Items from a dataset

*** Block opens ***

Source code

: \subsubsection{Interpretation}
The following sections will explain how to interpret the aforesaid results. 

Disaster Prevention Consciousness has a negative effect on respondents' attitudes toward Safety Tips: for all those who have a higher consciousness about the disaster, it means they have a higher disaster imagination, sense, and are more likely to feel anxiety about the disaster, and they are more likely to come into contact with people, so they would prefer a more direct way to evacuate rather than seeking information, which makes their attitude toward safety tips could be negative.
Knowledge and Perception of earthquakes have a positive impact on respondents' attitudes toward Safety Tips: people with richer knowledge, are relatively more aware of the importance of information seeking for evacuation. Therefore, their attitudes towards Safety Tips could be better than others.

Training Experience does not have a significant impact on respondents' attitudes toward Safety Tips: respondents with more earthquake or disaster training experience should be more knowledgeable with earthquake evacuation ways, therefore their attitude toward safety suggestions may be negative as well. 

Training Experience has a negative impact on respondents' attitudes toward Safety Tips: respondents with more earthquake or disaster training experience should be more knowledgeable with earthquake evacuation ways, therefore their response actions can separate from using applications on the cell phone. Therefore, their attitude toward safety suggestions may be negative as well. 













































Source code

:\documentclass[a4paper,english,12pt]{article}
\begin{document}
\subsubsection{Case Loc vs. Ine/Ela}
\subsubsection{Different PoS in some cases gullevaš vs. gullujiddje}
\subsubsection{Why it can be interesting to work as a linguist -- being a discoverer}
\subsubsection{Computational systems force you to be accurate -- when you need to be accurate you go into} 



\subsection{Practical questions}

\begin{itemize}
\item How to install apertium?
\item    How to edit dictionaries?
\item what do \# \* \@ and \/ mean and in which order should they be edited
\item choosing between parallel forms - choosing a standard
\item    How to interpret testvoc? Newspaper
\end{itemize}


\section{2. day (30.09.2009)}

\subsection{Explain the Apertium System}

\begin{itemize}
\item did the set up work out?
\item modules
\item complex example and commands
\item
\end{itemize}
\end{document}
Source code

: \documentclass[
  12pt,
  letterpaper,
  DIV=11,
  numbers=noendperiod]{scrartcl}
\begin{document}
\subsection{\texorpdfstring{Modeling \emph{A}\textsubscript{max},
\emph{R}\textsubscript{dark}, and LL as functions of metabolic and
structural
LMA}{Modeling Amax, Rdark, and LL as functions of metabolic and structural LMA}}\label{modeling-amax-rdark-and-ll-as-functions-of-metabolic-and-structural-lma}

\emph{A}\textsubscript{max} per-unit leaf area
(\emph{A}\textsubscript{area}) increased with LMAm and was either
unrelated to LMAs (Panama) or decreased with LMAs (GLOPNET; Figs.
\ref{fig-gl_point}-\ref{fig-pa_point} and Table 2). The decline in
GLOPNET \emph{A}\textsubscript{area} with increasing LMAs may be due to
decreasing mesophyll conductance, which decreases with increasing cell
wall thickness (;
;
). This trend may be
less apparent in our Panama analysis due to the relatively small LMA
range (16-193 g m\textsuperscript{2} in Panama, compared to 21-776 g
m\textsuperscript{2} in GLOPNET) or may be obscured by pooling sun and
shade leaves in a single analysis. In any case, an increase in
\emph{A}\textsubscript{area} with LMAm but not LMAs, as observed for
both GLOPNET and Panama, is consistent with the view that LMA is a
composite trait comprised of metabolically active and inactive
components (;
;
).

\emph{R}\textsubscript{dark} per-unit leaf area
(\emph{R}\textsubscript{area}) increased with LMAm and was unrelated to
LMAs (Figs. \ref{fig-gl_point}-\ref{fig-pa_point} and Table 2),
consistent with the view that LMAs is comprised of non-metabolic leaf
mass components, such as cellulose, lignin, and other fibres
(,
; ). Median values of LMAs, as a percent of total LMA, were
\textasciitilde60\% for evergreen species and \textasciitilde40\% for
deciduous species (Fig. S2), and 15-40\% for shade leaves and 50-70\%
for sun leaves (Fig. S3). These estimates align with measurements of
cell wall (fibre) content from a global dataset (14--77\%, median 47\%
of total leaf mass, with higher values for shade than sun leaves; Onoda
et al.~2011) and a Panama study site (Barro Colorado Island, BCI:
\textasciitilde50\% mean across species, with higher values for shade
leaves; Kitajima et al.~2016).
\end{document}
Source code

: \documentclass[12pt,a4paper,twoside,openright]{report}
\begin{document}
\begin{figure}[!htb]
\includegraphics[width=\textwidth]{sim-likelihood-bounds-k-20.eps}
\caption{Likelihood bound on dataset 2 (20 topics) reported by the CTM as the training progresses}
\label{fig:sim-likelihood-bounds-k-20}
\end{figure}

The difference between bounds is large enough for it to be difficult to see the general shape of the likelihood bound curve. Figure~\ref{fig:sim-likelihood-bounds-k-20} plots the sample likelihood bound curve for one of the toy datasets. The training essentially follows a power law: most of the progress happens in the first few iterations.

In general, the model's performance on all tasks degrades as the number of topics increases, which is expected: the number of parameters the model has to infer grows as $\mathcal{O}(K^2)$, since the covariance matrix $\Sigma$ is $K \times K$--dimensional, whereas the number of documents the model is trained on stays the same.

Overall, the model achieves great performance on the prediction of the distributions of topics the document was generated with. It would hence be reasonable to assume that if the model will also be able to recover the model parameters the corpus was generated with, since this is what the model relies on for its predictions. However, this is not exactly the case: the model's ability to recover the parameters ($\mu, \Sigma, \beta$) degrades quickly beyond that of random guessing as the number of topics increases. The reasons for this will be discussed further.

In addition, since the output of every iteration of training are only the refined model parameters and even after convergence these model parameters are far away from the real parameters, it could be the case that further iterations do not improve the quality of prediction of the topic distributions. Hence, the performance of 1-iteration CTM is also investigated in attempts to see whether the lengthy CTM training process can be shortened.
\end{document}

*** Block closes ***

**Work request**
What is needed is an exact copy of all the entries.

**Solution for this problem**
Source code

: \subsubsection{Interpretation}
The following sections will explain how to interpret the aforesaid results. 

Disaster Prevention Consciousness has a negative effect on respondents' attitudes toward Safety Tips: for all those who have a higher consciousness about the disaster, it means they have a higher disaster imagination, sense, and are more likely to feel anxiety about the disaster, and they are more likely to come into contact with people, so they would prefer a more direct way to evacuate rather than seeking information, which makes their attitude toward safety tips could be negative.
Knowledge and Perception of earthquakes have a positive impact on respondents' attitudes toward Safety Tips: people with richer knowledge, are relatively more aware of the importance of information seeking for evacuation. Therefore, their attitudes towards Safety Tips could be better than others.

Training Experience does not have a significant impact on respondents' attitudes toward Safety Tips: respondents with more earthquake or disaster training experience should be more knowledgeable with earthquake evacuation ways, therefore their attitude toward safety suggestions may be negative as well. 

Training Experience has a negative impact on respondents' attitudes toward Safety Tips: respondents with more earthquake or disaster training experience should be more knowledgeable with earthquake evacuation ways, therefore their response actions can separate from using applications on the cell phone. Therefore, their attitude toward safety suggestions may be negative as well. 













































Source code

:\documentclass[a4paper,english,12pt]{article}
\begin{document}
\subsubsection{Case Loc vs. Ine/Ela}
\subsubsection{Different PoS in some cases gullevaš vs. gullujiddje}
\subsubsection{Why it can be interesting to work as a linguist -- being a discoverer}
\subsubsection{Computational systems force you to be accurate -- when you need to be accurate you go into} 



\subsection{Practical questions}

\begin{itemize}
\item How to install apertium?
\item    How to edit dictionaries?
\item what do \# \* \@ and \/ mean and in which order should they be edited
\item choosing between parallel forms - choosing a standard
\item    How to interpret testvoc? Newspaper
\end{itemize}


\section{2. day (30.09.2009)}

\subsection{Explain the Apertium System}

\begin{itemize}
\item did the set up work out?
\item modules
\item complex example and commands
\item
\end{itemize}
\end{document}
Source code

: \documentclass[
  12pt,
  letterpaper,
  DIV=11,
  numbers=noendperiod]{scrartcl}
\begin{document}
\subsection{\texorpdfstring{Modeling \emph{A}\textsubscript{max},
\emph{R}\textsubscript{dark}, and LL as functions of metabolic and
structural
LMA}{Modeling Amax, Rdark, and LL as functions of metabolic and structural LMA}}\label{modeling-amax-rdark-and-ll-as-functions-of-metabolic-and-structural-lma}

\emph{A}\textsubscript{max} per-unit leaf area
(\emph{A}\textsubscript{area}) increased with LMAm and was either
unrelated to LMAs (Panama) or decreased with LMAs (GLOPNET; Figs.
\ref{fig-gl_point}-\ref{fig-pa_point} and Table 2). The decline in
GLOPNET \emph{A}\textsubscript{area} with increasing LMAs may be due to
decreasing mesophyll conductance, which decreases with increasing cell
wall thickness (;
;
). This trend may be
less apparent in our Panama analysis due to the relatively small LMA
range (16-193 g m\textsuperscript{2} in Panama, compared to 21-776 g
m\textsuperscript{2} in GLOPNET) or may be obscured by pooling sun and
shade leaves in a single analysis. In any case, an increase in
\emph{A}\textsubscript{area} with LMAm but not LMAs, as observed for
both GLOPNET and Panama, is consistent with the view that LMA is a
composite trait comprised of metabolically active and inactive
components (;
;
).

\emph{R}\textsubscript{dark} per-unit leaf area
(\emph{R}\textsubscript{area}) increased with LMAm and was unrelated to
LMAs (Figs. \ref{fig-gl_point}-\ref{fig-pa_point} and Table 2),
consistent with the view that LMAs is comprised of non-metabolic leaf
mass components, such as cellulose, lignin, and other fibres
(,
; ). Median values of LMAs, as a percent of total LMA, were
\textasciitilde60\% for evergreen species and \textasciitilde40\% for
deciduous species (Fig. S2), and 15-40\% for shade leaves and 50-70\%
for sun leaves (Fig. S3). These estimates align with measurements of
cell wall (fibre) content from a global dataset (14--77\%, median 47\%
of total leaf mass, with higher values for shade than sun leaves; Onoda
et al.~2011) and a Panama study site (Barro Colorado Island, BCI:
\textasciitilde50\% mean across species, with higher values for shade
leaves; Kitajima et al.~2016).
\end{document}
Source code

: \documentclass[12pt,a4paper,twoside,openright]{report}
\begin{document}
\begin{figure}[!htb]
\includegraphics[width=\textwidth]{sim-likelihood-bounds-k-20.eps}
\caption{Likelihood bound on dataset 2 (20 topics) reported by the CTM as the training progresses}
\label{fig:sim-likelihood-bounds-k-20}
\end{figure}

The difference between bounds is large enough for it to be difficult to see the general shape of the likelihood bound curve. Figure~\ref{fig:sim-likelihood-bounds-k-20} plots the sample likelihood bound curve for one of the toy datasets. The training essentially follows a power law: most of the progress happens in the first few iterations.

In general, the model's performance on all tasks degrades as the number of topics increases, which is expected: the number of parameters the model has to infer grows as $\mathcal{O}(K^2)$, since the covariance matrix $\Sigma$ is $K \times K$--dimensional, whereas the number of documents the model is trained on stays the same.

Overall, the model achieves great performance on the prediction of the distributions of topics the document was generated with. It would hence be reasonable to assume that if the model will also be able to recover the model parameters the corpus was generated with, since this is what the model relies on for its predictions. However, this is not exactly the case: the model's ability to recover the parameters ($\mu, \Sigma, \beta$) degrades quickly beyond that of random guessing as the number of topics increases. The reasons for this will be discussed further.

In addition, since the output of every iteration of training are only the refined model parameters and even after convergence these model parameters are far away from the real parameters, it could be the case that further iterations do not improve the quality of prediction of the topic distributions. Hence, the performance of 1-iteration CTM is also investigated in attempts to see whether the lengthy CTM training process can be shortened.
\end{document}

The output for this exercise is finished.